▶ Request
Using the data below, return every line that holds the word "focuses".

Document structure recognition data
++++++++++
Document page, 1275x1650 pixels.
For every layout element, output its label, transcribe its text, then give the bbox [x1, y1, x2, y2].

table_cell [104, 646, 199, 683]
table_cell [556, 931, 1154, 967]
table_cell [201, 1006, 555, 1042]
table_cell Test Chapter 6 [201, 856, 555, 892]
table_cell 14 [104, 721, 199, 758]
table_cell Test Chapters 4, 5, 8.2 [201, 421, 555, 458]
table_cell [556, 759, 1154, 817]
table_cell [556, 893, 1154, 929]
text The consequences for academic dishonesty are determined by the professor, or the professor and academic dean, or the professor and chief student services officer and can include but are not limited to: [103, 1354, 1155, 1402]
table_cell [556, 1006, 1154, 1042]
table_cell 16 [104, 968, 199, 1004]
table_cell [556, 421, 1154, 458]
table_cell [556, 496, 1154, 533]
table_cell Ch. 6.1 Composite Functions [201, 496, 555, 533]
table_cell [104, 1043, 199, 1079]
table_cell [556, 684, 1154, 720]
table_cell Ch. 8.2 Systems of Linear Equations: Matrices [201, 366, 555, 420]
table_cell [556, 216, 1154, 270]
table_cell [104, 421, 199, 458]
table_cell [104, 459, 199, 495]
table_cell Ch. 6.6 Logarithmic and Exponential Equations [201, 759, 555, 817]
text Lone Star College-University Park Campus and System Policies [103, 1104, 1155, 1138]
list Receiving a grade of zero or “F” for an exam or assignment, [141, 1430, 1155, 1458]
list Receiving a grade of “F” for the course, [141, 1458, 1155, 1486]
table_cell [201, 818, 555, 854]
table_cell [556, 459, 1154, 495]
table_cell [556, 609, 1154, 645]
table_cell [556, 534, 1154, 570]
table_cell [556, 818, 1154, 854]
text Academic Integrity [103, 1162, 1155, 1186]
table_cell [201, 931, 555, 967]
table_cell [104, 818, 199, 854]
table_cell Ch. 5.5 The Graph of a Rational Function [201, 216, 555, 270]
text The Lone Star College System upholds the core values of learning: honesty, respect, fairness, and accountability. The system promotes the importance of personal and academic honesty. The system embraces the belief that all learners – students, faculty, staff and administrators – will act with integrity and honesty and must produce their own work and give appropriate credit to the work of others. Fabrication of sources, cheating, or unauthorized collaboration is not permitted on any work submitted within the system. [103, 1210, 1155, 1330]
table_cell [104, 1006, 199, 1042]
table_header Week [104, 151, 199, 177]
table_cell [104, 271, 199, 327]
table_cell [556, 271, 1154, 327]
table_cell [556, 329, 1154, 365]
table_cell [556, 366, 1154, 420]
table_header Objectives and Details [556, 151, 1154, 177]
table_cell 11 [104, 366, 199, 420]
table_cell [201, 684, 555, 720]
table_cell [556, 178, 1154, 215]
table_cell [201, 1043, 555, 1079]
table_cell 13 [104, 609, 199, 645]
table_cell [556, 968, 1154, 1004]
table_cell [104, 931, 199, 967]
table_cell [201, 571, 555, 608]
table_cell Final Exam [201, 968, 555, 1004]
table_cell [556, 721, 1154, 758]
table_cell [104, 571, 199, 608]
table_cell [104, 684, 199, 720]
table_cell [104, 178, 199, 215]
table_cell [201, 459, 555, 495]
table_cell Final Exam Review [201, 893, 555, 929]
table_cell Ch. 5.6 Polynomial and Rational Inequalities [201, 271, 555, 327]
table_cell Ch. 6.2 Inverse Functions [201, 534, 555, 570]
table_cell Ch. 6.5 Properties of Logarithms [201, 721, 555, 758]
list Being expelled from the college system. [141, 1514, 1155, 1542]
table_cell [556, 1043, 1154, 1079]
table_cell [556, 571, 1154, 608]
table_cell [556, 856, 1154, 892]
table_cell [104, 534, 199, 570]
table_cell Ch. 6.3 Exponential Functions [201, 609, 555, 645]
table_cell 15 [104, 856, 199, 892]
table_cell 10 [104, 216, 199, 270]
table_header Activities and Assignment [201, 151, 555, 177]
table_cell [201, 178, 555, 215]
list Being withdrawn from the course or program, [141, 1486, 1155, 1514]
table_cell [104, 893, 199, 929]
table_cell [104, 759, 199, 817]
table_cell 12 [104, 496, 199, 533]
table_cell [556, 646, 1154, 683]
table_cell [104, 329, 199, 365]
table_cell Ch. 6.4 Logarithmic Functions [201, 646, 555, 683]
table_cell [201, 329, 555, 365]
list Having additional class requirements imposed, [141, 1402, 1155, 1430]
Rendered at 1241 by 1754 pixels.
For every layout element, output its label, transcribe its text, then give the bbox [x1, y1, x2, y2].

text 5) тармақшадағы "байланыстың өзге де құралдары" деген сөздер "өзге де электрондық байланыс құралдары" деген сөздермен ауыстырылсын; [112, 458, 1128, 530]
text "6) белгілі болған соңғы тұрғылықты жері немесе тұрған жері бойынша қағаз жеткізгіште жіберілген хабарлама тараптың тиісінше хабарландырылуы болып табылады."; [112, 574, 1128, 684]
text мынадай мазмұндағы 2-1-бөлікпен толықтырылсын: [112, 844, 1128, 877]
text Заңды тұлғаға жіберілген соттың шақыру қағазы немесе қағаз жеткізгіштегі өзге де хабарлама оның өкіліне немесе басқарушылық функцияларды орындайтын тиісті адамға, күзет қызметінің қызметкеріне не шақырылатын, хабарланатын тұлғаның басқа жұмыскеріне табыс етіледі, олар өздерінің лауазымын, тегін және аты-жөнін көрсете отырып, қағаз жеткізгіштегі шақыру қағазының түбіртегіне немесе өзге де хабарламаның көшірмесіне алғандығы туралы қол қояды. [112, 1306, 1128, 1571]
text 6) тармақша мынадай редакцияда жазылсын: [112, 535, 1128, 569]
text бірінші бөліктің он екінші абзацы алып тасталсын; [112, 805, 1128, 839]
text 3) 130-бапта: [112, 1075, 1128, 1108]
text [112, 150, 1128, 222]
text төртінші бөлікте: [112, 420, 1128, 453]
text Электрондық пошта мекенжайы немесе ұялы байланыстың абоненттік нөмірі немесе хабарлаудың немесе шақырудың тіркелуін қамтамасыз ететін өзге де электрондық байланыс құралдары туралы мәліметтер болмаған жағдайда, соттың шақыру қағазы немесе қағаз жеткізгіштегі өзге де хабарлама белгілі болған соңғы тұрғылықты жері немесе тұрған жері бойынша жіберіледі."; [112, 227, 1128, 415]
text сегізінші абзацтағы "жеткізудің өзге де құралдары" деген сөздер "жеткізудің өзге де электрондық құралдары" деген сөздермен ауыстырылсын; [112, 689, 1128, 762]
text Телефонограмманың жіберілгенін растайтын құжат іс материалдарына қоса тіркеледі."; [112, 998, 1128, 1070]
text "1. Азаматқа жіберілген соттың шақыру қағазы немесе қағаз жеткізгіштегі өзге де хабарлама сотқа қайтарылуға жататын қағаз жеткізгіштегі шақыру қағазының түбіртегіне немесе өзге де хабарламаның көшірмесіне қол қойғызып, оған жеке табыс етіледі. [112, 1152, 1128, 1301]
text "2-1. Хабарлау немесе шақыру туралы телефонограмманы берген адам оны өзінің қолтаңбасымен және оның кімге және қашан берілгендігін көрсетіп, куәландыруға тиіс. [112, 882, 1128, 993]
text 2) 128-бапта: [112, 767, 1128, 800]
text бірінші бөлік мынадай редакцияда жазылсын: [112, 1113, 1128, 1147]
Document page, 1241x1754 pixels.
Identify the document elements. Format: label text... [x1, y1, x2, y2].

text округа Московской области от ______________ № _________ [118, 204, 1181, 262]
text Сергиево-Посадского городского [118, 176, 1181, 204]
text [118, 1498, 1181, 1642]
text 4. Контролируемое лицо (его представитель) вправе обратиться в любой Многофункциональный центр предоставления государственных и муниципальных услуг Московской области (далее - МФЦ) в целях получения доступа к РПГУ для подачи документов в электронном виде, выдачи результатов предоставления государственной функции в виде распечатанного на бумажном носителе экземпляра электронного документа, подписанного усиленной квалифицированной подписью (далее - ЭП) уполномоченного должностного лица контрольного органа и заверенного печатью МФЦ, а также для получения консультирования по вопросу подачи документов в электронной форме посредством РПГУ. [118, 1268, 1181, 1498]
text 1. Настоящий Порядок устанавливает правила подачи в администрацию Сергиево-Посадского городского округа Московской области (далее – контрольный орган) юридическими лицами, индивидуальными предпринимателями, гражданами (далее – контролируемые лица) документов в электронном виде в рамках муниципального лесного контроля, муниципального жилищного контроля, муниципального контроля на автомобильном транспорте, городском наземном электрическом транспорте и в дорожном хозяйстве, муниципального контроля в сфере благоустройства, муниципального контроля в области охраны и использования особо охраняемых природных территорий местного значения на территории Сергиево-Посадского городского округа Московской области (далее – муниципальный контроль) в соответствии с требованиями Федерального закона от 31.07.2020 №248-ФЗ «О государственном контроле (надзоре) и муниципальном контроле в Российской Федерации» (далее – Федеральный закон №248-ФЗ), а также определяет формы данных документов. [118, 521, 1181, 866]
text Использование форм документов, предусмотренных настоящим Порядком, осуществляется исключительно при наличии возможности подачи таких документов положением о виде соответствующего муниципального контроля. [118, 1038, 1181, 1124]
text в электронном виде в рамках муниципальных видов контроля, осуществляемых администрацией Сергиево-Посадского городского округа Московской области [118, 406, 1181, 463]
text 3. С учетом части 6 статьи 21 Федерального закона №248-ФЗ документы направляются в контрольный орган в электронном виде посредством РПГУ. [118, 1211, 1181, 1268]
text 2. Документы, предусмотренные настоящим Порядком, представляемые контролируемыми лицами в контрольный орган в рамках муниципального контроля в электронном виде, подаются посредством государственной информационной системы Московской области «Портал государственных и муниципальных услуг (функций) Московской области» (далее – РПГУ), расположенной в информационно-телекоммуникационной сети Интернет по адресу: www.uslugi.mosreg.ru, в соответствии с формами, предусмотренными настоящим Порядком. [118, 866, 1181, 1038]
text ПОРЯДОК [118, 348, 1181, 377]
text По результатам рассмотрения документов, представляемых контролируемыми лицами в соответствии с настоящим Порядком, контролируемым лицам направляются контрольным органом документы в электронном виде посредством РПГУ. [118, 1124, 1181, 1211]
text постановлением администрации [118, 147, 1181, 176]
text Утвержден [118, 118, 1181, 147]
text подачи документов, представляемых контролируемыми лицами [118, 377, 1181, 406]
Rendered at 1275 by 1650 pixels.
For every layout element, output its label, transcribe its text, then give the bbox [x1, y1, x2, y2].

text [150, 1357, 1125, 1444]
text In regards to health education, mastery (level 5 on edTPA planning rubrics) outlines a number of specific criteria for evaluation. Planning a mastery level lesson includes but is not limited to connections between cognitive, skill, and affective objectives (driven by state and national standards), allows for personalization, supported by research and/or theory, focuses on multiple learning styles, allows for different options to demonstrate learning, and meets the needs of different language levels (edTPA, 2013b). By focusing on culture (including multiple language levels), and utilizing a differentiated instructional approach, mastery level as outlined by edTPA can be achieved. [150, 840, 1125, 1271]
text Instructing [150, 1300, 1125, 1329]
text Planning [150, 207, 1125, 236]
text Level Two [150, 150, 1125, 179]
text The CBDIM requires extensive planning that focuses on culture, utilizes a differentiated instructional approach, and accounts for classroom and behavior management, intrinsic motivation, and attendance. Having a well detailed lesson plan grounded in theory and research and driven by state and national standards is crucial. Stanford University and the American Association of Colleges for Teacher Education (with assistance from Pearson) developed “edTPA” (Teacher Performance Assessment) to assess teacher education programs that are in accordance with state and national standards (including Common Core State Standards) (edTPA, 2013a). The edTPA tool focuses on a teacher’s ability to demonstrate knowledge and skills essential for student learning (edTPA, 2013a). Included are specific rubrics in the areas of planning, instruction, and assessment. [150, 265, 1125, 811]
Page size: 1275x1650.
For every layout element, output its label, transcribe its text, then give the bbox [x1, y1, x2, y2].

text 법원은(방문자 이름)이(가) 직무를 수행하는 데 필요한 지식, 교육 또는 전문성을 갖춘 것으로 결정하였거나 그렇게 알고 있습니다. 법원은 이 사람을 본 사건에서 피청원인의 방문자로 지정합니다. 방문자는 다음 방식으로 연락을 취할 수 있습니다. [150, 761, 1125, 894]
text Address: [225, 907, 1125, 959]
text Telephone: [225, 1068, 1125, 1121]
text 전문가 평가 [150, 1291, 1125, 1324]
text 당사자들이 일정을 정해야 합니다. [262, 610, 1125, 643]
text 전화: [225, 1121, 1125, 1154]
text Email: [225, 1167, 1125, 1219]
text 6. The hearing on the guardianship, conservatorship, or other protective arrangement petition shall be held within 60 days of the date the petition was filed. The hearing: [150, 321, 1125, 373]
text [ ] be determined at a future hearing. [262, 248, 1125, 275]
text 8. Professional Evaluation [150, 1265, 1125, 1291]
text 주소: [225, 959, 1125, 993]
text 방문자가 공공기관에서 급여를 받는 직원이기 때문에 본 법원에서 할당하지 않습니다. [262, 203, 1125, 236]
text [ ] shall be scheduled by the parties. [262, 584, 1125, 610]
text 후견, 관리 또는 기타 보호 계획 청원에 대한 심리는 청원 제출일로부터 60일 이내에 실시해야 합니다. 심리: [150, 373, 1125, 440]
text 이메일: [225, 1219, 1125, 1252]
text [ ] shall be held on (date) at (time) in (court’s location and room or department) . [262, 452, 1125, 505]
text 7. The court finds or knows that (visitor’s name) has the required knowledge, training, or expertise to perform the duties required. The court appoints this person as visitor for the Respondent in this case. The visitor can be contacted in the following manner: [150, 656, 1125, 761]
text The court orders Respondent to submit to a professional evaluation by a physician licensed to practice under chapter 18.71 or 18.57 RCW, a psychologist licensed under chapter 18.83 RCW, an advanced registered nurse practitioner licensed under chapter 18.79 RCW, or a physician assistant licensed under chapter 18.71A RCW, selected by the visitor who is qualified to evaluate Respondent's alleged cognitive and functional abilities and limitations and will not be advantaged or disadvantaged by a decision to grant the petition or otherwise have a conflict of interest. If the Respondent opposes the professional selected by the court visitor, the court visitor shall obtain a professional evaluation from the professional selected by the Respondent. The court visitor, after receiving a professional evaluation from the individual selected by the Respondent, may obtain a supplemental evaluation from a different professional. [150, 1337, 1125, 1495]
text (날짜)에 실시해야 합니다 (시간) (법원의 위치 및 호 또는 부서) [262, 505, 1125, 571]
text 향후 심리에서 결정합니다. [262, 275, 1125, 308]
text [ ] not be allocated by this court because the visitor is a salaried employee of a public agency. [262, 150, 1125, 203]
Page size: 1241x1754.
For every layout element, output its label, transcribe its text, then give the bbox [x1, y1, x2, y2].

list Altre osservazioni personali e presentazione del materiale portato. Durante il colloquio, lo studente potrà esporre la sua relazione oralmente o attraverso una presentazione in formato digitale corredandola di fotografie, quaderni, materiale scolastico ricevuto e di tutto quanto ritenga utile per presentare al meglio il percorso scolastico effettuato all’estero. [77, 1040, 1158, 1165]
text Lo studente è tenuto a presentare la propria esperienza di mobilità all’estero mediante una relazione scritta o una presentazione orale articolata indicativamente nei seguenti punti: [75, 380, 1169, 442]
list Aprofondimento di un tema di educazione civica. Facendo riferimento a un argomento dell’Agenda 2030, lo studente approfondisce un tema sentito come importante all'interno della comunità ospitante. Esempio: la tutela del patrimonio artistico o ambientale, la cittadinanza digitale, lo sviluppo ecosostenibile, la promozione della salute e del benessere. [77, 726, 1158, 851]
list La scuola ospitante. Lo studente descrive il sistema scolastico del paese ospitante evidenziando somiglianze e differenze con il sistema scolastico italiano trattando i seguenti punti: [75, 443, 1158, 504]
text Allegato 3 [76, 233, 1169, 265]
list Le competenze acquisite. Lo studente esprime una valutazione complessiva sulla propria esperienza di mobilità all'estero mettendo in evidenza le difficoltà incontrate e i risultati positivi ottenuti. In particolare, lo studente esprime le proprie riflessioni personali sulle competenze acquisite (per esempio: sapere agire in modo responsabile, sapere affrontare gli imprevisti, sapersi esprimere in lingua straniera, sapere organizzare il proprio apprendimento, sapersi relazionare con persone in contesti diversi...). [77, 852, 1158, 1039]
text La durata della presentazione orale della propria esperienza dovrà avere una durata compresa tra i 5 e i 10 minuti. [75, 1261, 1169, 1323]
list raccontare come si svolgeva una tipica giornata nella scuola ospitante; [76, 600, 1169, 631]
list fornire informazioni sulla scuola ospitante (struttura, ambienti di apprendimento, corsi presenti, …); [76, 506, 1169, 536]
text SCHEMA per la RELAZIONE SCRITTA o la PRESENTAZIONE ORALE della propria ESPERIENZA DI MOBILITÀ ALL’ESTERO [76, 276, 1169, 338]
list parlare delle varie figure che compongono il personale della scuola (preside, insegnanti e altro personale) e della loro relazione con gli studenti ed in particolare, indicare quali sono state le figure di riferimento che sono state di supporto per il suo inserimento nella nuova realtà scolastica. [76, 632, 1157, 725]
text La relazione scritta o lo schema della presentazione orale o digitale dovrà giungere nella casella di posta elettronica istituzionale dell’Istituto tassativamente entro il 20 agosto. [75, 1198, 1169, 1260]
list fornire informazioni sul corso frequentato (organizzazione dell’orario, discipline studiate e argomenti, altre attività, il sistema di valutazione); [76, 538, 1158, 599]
++++++++++
▶ Answer for this exercise
text In regards to health education, mastery (level 5 on edTPA planning rubrics) outlines a number of specific criteria for evaluation. Planning a mastery level lesson includes but is not limited to connections between cognitive, skill, and affective objectives (driven by state and national standards), allows for personalization, supported by research and/or theory, focuses on multiple learning styles, allows for different options to demonstrate learning, and meets the needs of different language levels (edTPA, 2013b). By focusing on culture (including multiple language levels), and utilizing a differentiated instructional approach, mastery level as outlined by edTPA can be achieved. [150, 840, 1125, 1271]
text The CBDIM requires extensive planning that focuses on culture, utilizes a differentiated instructional approach, and accounts for classroom and behavior management, intrinsic motivation, and attendance. Having a well detailed lesson plan grounded in theory and research and driven by state and national standards is crucial. Stanford University and the American Association of Colleges for Teacher Education (with assistance from Pearson) developed “edTPA” (Teacher Performance Assessment) to assess teacher education programs that are in accordance with state and national standards (including Common Core State Standards) (edTPA, 2013a). The edTPA tool focuses on a teacher’s ability to demonstrate knowledge and skills essential for student learning (edTPA, 2013a). Included are specific rubrics in the areas of planning, instruction, and assessment. [150, 265, 1125, 811]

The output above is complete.